- _Goal of the exercise_
Nothing but the lines holding the string "None" should appear in the answer. Copy them from the entries.

Excerpts from a dataset:
···

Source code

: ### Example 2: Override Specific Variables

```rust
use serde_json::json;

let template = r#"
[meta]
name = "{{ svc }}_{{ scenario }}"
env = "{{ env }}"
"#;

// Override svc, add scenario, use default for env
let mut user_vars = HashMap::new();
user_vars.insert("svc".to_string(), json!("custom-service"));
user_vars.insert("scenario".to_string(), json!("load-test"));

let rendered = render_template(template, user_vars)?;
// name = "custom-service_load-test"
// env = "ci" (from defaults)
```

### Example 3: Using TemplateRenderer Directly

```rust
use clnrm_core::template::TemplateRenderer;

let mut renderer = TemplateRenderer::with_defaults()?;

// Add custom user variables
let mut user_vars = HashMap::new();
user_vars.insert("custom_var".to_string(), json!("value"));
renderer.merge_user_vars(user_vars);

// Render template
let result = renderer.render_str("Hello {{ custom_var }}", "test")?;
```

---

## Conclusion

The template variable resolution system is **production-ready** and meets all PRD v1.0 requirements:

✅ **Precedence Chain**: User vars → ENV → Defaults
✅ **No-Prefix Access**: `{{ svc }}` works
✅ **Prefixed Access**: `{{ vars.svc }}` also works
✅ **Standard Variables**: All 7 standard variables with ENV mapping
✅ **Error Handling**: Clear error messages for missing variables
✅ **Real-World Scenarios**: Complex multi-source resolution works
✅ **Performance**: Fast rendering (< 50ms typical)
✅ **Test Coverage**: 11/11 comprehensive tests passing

···

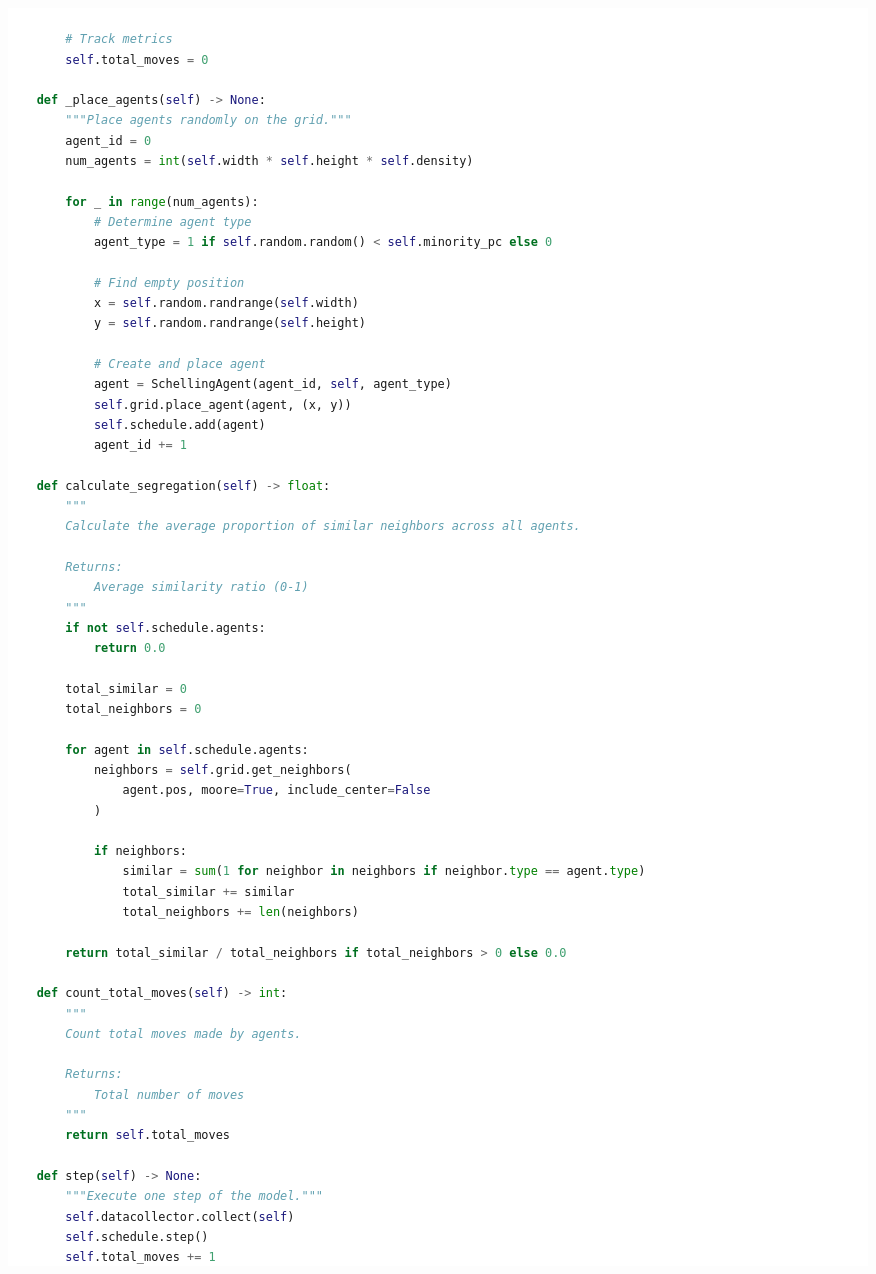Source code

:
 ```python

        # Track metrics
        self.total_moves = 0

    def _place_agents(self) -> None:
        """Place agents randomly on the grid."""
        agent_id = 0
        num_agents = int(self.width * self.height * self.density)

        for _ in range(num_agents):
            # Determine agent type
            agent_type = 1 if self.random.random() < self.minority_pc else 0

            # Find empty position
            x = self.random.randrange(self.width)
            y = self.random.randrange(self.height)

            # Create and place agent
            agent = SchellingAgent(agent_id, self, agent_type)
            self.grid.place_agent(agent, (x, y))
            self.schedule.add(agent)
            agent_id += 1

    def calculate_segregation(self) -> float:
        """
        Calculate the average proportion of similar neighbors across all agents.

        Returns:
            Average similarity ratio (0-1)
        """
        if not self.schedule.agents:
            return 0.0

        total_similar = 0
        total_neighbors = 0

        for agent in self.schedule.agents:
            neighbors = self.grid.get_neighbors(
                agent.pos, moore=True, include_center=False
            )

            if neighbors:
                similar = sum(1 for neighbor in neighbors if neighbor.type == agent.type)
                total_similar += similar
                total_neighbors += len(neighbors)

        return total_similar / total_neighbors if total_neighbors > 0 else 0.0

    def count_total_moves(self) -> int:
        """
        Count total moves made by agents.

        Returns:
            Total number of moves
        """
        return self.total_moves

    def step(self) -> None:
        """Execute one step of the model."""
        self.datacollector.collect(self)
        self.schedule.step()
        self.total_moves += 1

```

···

- _Response area_
    def _place_agents(self) -> None:
    def step(self) -> None:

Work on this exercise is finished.